● **What to produce**: A faithful copy of all the data is the goal; omit the pictures.
:::::
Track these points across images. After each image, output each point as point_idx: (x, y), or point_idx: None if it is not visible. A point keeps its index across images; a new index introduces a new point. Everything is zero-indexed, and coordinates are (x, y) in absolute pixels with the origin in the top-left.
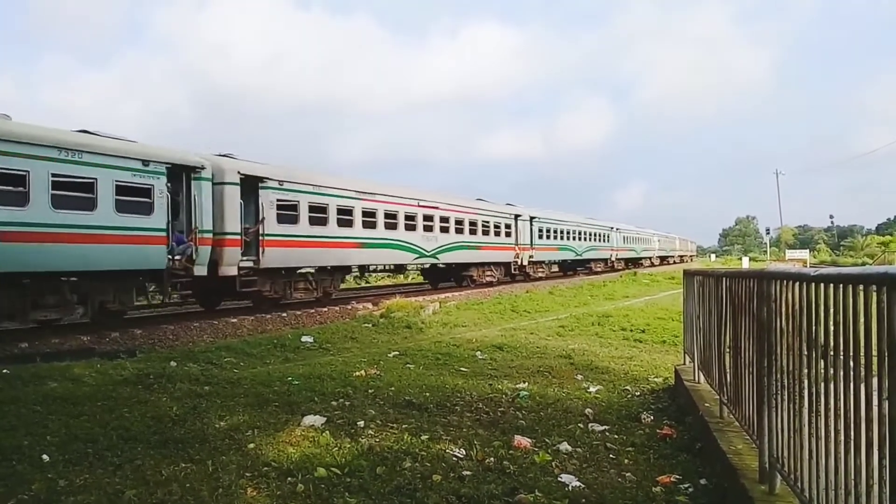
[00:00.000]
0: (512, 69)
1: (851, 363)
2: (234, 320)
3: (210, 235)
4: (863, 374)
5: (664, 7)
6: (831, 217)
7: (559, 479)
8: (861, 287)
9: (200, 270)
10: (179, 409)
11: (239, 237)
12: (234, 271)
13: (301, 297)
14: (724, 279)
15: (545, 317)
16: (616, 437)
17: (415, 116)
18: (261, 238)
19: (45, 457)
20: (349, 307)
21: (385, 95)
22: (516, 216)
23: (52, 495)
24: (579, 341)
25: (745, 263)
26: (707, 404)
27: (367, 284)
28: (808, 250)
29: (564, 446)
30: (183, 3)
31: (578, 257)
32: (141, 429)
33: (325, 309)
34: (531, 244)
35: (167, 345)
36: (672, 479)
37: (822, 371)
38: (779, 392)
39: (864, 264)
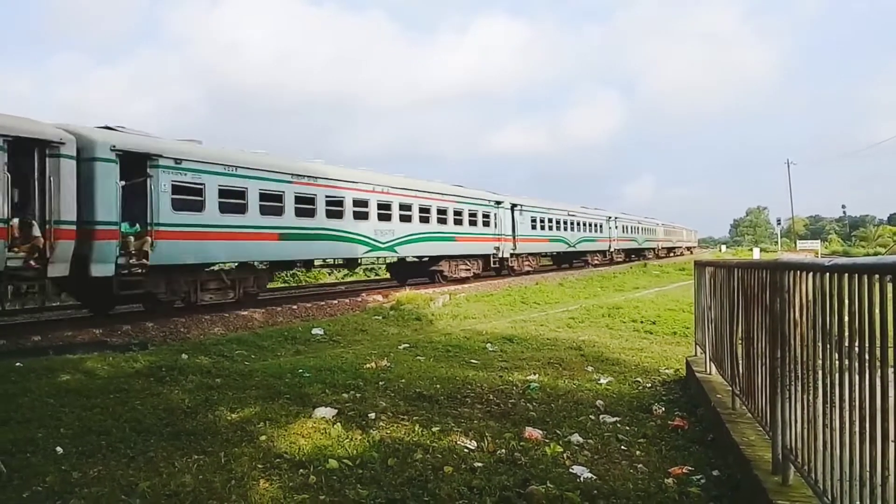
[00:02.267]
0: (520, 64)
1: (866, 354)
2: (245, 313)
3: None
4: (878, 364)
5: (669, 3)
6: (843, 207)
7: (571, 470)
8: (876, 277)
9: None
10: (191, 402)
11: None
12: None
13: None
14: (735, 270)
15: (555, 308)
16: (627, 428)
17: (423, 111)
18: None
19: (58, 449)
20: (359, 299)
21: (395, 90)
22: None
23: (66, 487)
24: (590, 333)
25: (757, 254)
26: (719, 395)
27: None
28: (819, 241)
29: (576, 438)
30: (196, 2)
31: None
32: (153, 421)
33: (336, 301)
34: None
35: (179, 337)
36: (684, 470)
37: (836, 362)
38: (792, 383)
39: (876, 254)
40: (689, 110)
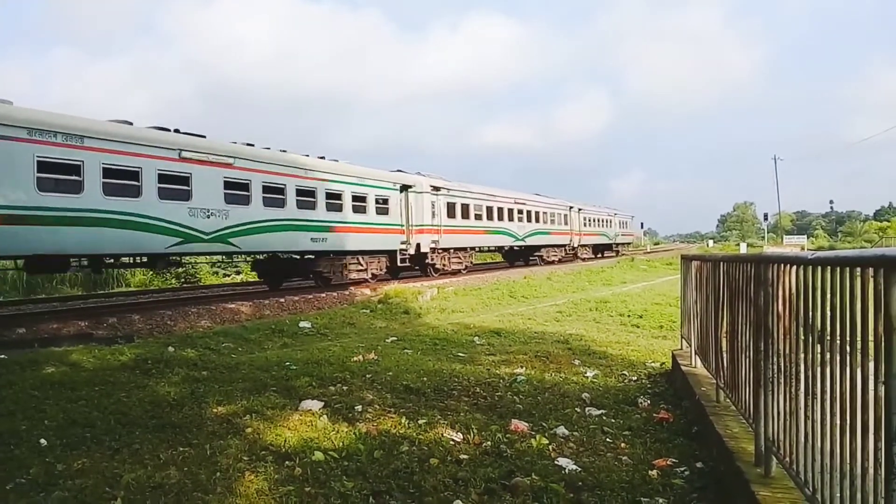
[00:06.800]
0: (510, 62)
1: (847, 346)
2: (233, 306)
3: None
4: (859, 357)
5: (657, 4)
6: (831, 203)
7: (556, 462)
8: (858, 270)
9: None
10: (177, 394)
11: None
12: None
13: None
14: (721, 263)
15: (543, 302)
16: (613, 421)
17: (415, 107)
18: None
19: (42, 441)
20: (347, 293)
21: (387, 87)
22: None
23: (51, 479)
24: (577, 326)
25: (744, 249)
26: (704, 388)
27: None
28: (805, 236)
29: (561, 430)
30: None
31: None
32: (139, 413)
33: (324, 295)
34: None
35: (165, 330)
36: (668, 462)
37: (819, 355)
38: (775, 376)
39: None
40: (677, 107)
:::::
● **Answer area**:
Track these points across images. After each image, output each point as point_idx: (x, y), or point_idx: None if it is not visible. A point keeps its index across images; a new index introduces a new point. Everything is zero-indexed, and coordinates are (x, y) in absolute pixels with the origin in the top-left.
[00:00.000]
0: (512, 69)
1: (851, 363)
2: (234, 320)
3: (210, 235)
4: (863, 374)
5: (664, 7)
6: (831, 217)
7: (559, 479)
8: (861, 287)
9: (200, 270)
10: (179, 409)
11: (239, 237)
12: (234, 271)
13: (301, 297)
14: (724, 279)
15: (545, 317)
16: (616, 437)
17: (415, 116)
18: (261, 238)
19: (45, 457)
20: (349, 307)
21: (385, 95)
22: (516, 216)
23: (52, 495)
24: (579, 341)
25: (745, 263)
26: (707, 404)
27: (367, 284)
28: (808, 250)
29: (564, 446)
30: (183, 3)
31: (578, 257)
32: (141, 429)
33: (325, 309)
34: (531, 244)
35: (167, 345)
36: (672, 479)
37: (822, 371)
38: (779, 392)
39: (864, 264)
[00:02.267]
0: (520, 64)
1: (866, 354)
2: (245, 313)
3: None
4: (878, 364)
5: (669, 3)
6: (843, 207)
7: (571, 470)
8: (876, 277)
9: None
10: (191, 402)
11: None
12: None
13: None
14: (735, 270)
15: (555, 308)
16: (627, 428)
17: (423, 111)
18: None
19: (58, 449)
20: (359, 299)
21: (395, 90)
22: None
23: (66, 487)
24: (590, 333)
25: (757, 254)
26: (719, 395)
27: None
28: (819, 241)
29: (576, 438)
30: (196, 2)
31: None
32: (153, 421)
33: (336, 301)
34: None
35: (179, 337)
36: (684, 470)
37: (836, 362)
38: (792, 383)
39: (876, 254)
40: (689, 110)
[00:06.800]
0: (510, 62)
1: (847, 346)
2: (233, 306)
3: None
4: (859, 357)
5: (657, 4)
6: (831, 203)
7: (556, 462)
8: (858, 270)
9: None
10: (177, 394)
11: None
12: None
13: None
14: (721, 263)
15: (543, 302)
16: (613, 421)
17: (415, 107)
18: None
19: (42, 441)
20: (347, 293)
21: (387, 87)
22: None
23: (51, 479)
24: (577, 326)
25: (744, 249)
26: (704, 388)
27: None
28: (805, 236)
29: (561, 430)
30: None
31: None
32: (139, 413)
33: (324, 295)
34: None
35: (165, 330)
36: (668, 462)
37: (819, 355)
38: (775, 376)
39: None
40: (677, 107)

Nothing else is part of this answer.